Medical staff believed the deaths were not related to being vaccinated.
"Our sincere sympathy to their families and friends who are grieving their loss," a Ministry of Health spokesperson said.
Both deaths have been reported to the Centre for Adverse Reactions Monitoring.
The process includes Medsafe "closely" monitoring all reports.
Details of when the duo where given the Covid-19 vaccine were not yet known. That includes the timing of their death after being vaccinated.
She was "not at all" worried by tonight's news, vaccinologist Helen Petousis-Harris said.
"People need to understand that we're going to see lots of events occur after people have the jab."
That's because around 80, mostly elderly, people died in New Zealand every day.
She didn't have all the details about the deaths of the two people in their 80s, but "I know enough to know they are not in any way related to the vaccine".
But the investigation was the right thing to do, the University of Auckland associate professor said.
"It's important to determine if there's anything concerning."
She's too young to be booked in for the jab yet, but wouldn't hesitate if it was her turn tomorrow.
"You bet ... hundreds of millions have had [the vaccines] and there's no indication they kill people."
More than 300,000 doses of the Pfizer/BioNTech Covid-19 jab have been given in New Zealand so far.
Ministry of Health data shows that in the week leading up to April 3, there had been seven serious adverse reaction cases reported. A further 196 non-serious cases had been reported in that period.
A Ministry of Health spokesperson said: "We remain confident the Pfizer/BioNTech Covid-19 vaccine is safe and effective."

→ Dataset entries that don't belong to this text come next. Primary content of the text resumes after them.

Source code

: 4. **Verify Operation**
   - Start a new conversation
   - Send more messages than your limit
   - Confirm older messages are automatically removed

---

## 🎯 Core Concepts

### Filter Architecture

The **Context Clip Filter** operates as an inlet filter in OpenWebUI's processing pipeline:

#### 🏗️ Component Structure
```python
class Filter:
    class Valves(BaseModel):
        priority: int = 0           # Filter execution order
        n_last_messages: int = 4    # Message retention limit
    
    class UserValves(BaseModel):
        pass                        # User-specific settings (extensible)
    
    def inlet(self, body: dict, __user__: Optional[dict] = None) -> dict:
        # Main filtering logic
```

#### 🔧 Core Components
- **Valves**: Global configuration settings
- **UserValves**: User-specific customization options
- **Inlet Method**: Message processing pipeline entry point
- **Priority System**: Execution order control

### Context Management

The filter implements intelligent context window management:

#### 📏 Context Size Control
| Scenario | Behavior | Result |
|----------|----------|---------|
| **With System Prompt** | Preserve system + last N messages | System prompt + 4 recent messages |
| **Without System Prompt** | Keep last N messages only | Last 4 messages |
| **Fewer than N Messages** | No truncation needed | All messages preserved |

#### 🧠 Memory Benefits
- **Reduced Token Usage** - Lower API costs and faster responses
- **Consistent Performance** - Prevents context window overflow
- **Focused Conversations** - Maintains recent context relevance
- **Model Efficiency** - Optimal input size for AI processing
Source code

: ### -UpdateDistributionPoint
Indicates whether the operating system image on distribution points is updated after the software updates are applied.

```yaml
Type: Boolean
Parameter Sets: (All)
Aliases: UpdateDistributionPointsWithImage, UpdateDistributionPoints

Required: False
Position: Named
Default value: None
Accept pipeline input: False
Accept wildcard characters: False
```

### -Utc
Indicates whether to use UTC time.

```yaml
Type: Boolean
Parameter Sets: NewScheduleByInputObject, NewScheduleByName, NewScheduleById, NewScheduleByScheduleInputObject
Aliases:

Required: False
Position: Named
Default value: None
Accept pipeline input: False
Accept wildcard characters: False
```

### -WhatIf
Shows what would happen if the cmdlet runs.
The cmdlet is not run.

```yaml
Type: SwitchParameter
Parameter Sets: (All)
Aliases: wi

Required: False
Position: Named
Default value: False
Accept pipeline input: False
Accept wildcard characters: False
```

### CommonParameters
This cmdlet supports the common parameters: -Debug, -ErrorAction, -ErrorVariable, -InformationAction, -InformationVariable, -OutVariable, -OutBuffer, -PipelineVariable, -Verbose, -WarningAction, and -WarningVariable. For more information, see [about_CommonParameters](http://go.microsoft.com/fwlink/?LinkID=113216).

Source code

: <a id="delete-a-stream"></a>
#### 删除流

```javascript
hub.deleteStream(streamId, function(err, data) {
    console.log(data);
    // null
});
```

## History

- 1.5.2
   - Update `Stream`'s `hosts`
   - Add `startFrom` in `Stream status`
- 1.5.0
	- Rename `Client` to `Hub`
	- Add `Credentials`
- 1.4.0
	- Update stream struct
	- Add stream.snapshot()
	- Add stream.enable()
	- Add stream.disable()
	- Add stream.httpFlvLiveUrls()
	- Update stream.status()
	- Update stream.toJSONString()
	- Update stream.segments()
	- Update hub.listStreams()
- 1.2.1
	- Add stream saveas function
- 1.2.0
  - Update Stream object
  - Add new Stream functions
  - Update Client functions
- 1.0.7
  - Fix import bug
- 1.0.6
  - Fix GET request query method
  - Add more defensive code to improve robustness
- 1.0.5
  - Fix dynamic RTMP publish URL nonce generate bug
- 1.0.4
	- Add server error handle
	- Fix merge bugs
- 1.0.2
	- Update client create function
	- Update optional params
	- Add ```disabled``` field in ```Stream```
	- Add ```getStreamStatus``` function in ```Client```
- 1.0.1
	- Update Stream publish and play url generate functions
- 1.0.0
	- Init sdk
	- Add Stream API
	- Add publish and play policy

The Centre for Adverse Reactions Monitoring is Dunedin-based.
Its core role includes working with Medsafe to ensure the safety of medicines, including vaccines, in New Zealand.
Earlier in the day, the ministry had confirmed there were no new Covid-19 cases in the community but there were three fresh cases in managed isolation. Three further historical cases in managed isolation were also confirmed.
The three latest cases involved single travellers who have arrived via Guatemala, the Maldives and France.
Covid-19 Response Minister Chris Hipkins also revealed on Saturday night that flights to and from Sydney to New Zealand would resume at 11.59pm on Sunday.
The flights were paused on Thursday after a community case in Sydney.
"I am pleased with the way the response process has been managed this week. There has been close liaison between the health agencies, and this is reflected in the sound advice our respective Governments have received," Hipkins said.
"We acknowledge that this travel pause has caused disruption to travel plans.
"New Zealand has consistently taken a precautionary approach to keeping Covid-19 out. The Government's overall public health strategy in respect of the Covid-19 pandemic is elimination. Border controls are a key tool for stopping the introduction and spread of new cases from overseas and remain central to our elimination strategy."